UK organisations are getting to grips with using social media but their marketing and IT departments are still...
far from aligned, according to the Information Security Forum (ISF).
"The marketing side is relatively easy but few - if any - organisations have joined that up with their IT security concerns," said Steve Durbin, vice-president of sales and marketing at ISF.
Most organisations underestimate the time, energy and cost that goes into using social media effectively and securely, he said.
Managing a brand online through social media requires multidisciplinary skills, said Adrian Davis, principal research analyst at ISF.
"This is why some US companies are starting to appoint highly paid social media executives who are dedicated to the role and have the right skills," he said.
Social media is an extremely attractive target, especially considering one in 13 people in the world uses Facebook, which presents a huge marketing opportunity, said Davis.
Organisations are also under increasing pressure internally to use social media. Roughly one third of employees use at least one social networking site, he said.
"For this reason it is difficult to disallow or ignore. The key is enabling staff to use social media to the best advantage, but in a secure way to avoid harm to them and their organisations," said Davis.
Malware, phishing and spam on social networks all increased in the past year, with 40% of over 1,000 users polled by security firm Sophos reporting malware incidents, up 90% from 2009.
The threats of social networking include system overload, malicious code infections, disclosure of business information, legal liability, eternal attack and intimidation, but all these can be managed to mitigate the threat, he said.
Organisations can deploy appropriate technical controls, revise internet usage policies to encourage good practice and educate their users about the risks and how to avoid them, said Davis.
"The most important of these is education. If users understand how the threats work, then they know how to be safe," he said.
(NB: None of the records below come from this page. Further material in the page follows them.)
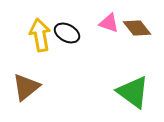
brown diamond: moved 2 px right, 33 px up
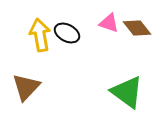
brown triangle: rotated 8 degrees counterclockwise
green triangle: moved 6 px left
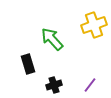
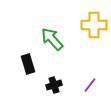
yellow cross: rotated 20 degrees clockwise
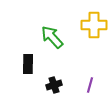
green arrow: moved 2 px up
black rectangle: rotated 18 degrees clockwise
purple line: rotated 21 degrees counterclockwise
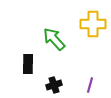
yellow cross: moved 1 px left, 1 px up
green arrow: moved 2 px right, 2 px down
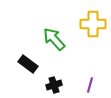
black rectangle: rotated 54 degrees counterclockwise
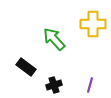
black rectangle: moved 2 px left, 3 px down
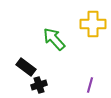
black cross: moved 15 px left
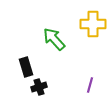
black rectangle: rotated 36 degrees clockwise
black cross: moved 2 px down
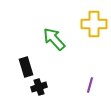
yellow cross: moved 1 px right
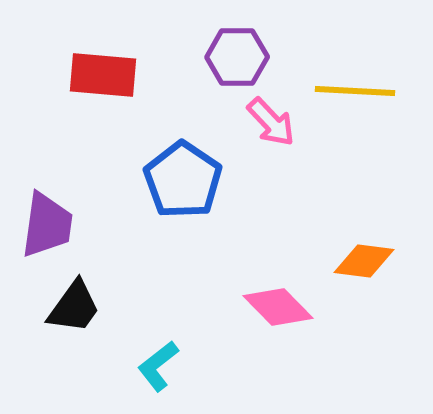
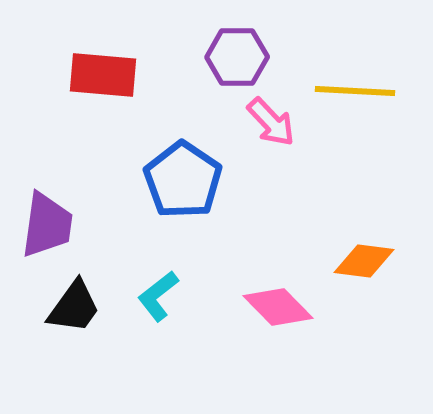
cyan L-shape: moved 70 px up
One of the challenges, however, is that not all IT security professionals in businesses are good communicators and educators, and this needs to be addressed, said Davis.
Individuals within organisations need to be made aware of their responsibility for data, he said, and they need to realise that, once data is in the public domain, they essentially lose all control over it, and it could be used for criminal purposes.
"Businesses need to have a grown-up conversation with their employees about social media and encourage them to think before posting, and to ask if they are in doubt," said Davis.
Supporting security awareness is one of the goals of the ISF, he said, and the organisation is working on an easy-to-follow guide to promote good cyber citizenship, that is due for publication in mid-2011.